5. - Device according to one of claims 1 to 3, wherein one or more cell types are derived from immortal cell cultures.

6. - Device according to claim 4, wherein the endothelial cells and pericytes are derived from primary cultures of self of the same age.

7. - Device according to one of claims 4 and 6, wherein one or more of said type (s) cell (s) from primary cultures are model cell types of pathologies.
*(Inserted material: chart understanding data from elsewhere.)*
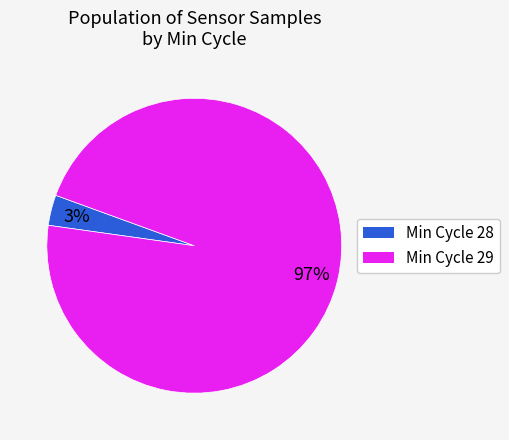

Is there a majority slice in this chart?

Yes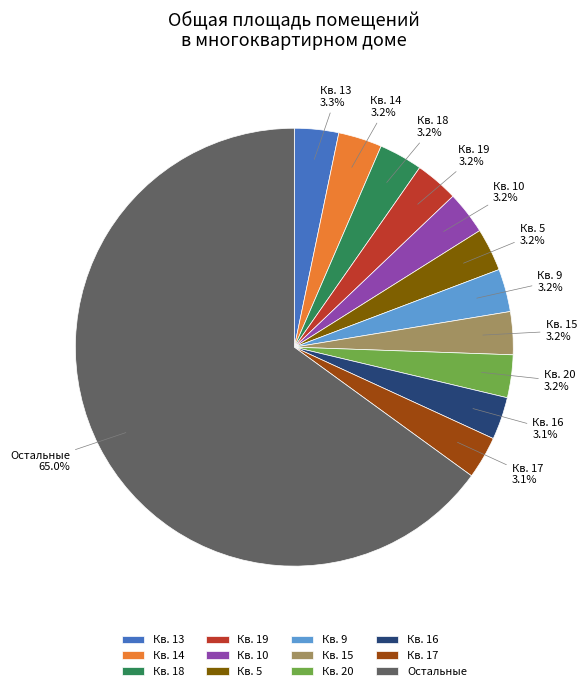

Is there any slice that represents more than half of the pie?

Yes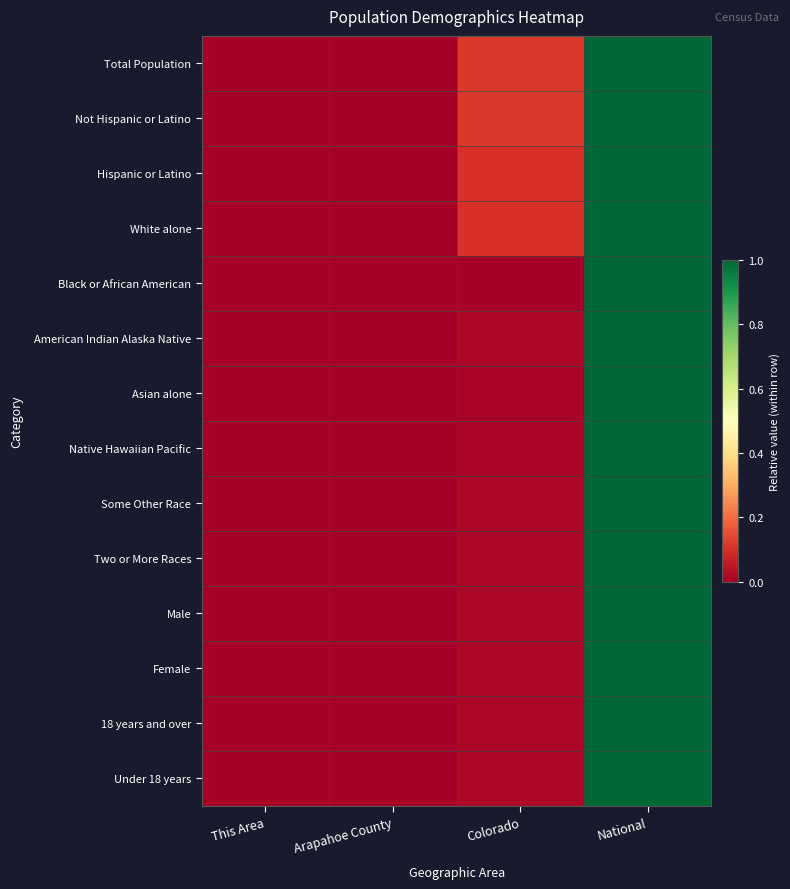

Count the number of data series in this chart.

14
8. - Process for preparing a device according to any one of claims 1 to 7, comprising the following steps:

 a) seeding astrocytes on a surface and / or on one side of the porous synthetic membrane,

b) insertion or deposition of the porous synthetic membrane on said surface, such that if the porous synthetic membrane comprises astrocytes then the face comprising the astrocytes is opposite the surface, c) seeding of the face of the porous synthetic membrane luminal with endothelial cells and pericytes.

9. A method for preparing a device according to claim 1, comprising the following steps:

 a) astrocyte seeding on one side of the porous synthetic membrane,

 b) seeding the other side of the porous synthetic membrane with endothelial cells and pericytes, and optionally

 c) depositing the porous synthetic membrane on a surface so that the face comprising astrocytes is facing the surface.
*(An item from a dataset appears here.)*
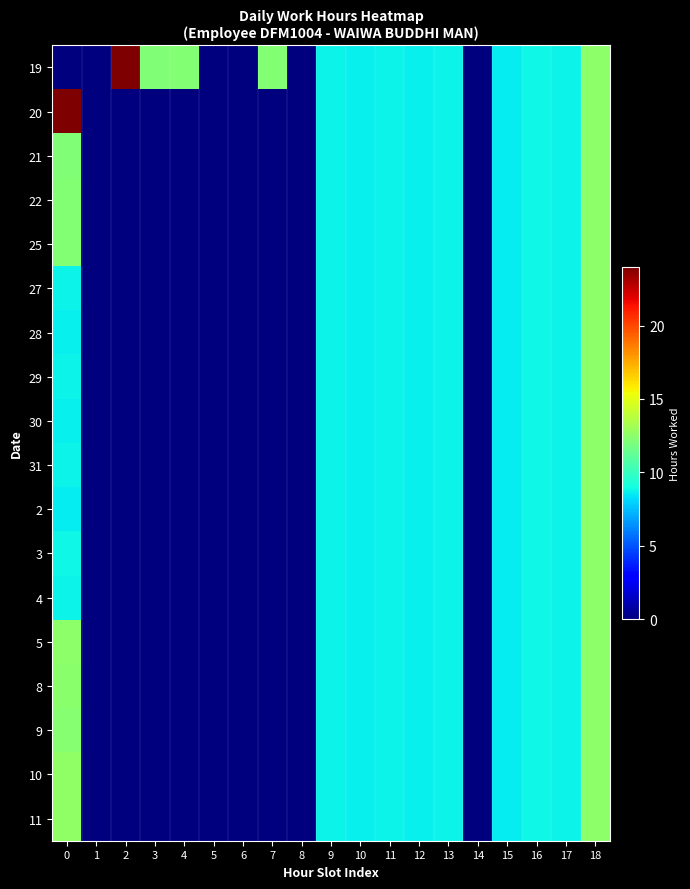

What is the total value across all series at 10?

156.4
10.- Use of the device according to one of claims 1 to 7 as a model of the blood-brain barrier (BBB).

1 1 .- Use according to claim 10 for testing the permeability of the model.

Use according to claim 10 for testing the permeability of the model to a compound comprising the steps of:

 a) adding said compound to one of the compartments of the device,

 b) incubation of the device,

 c) detecting and analyzing the presence of said compound and / or its metabolites in the compartment where the addition of said compound has not occurred.

13 - Use according to claim 10 for studying the pathophysiology of a disease or testing preventive, therapeutic or diagnostic molecules targeting the cellular and molecular players in the BBB or testing physical conditions or testing protocols.